From the smoke billowing from the incinerator of the Auschwitz concentration camp in which millions of Jews were murdered by the Nazis, to the U.S. landings on Omaha beach on D-Day, June 6, 1945, the pictures tell dramatic stories.
"These images allow us to see the real war at first hand," project head Allan William said. "It is like a live action replay."
"They were declassified years ago, but it takes days to find an individual image. Now they have been digitized and will be on the Internet, it takes seconds," he told Reuters.
The pilots who took the highly detailed pictures were some of the most daring in the skies, flying unarmed, unprotected and alone often at very low level to fulfill their missions.
In the Auschwitz pictures for instance, prisoners can be seen queuing up for roll call, and in the D-Day pictures bodies can be seen floating in the sea.
Apart from these gripping images -- some of more than 40 million taken over the years and lodged in the National Archives -- there are also pictures of the German battleship Bismarck hiding in a Norwegian fjord.
Seven days after the picture was taken in May 1941, a combination of Royal Navy bombardment and Royal Air Force attacks had sunk the most feared German surface raider of the war.

*Input data*
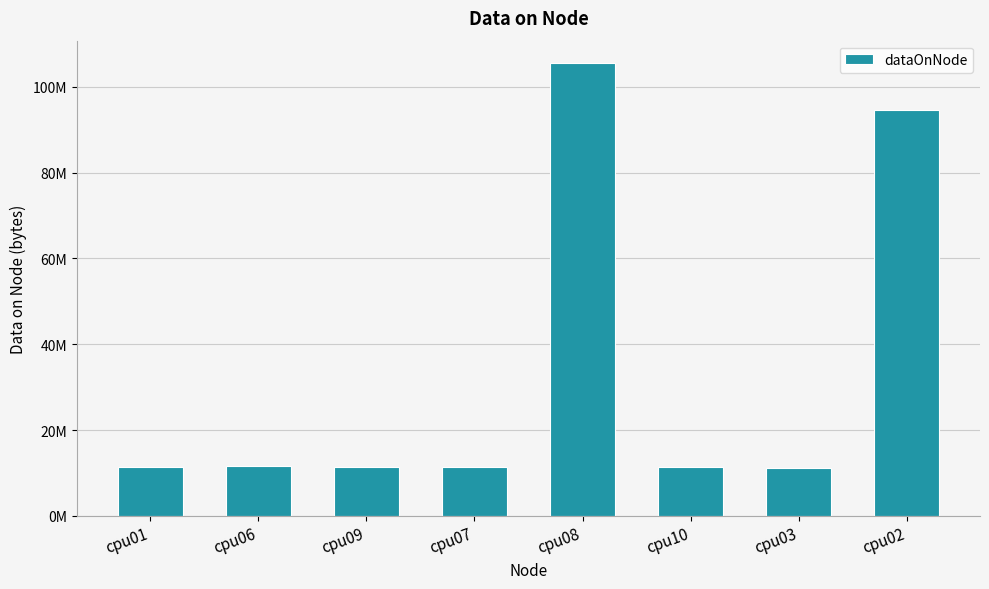

Reading right to left, transcribe all the data shown in this chart.

94542948	11089052	11303068	105494092	11327644	11486364	11525276	11504796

*Task requirements*
(a) From the passage on wartime aerial photos, return the part that begins with the words containing "From the smoke" and ends with "fulfill their missions.".
(b) Answer these from the passage on wartime aerial photos:
(i) Who is named as the project head?
(ii) How many images were taken over the years and lodged in the National Archives?
(iii) Where was the battleship Bismarck hiding in the pictures?
The data above is not needed for this work.

*Responses to the exercise*
(a)
From the smoke billowing from the incinerator of the Auschwitz concentration camp in which millions of Jews were murdered by the Nazis, to the U.S. landings on Omaha beach on D-Day, June 6, 1945, the pictures tell dramatic stories.
"These images allow us to see the real war at first hand," project head Allan William said. "It is like a live action replay."
"They were declassified years ago, but it takes days to find an individual image. Now they have been digitized and will be on the Internet, it takes seconds," he told Reuters.
The pilots who took the highly detailed pictures were some of the most daring in the skies, flying unarmed, unprotected and alone often at very low level to fulfill their missions.

(b)
(i) Allan William
(ii) More than 40 million
(iii) In a Norwegian fjord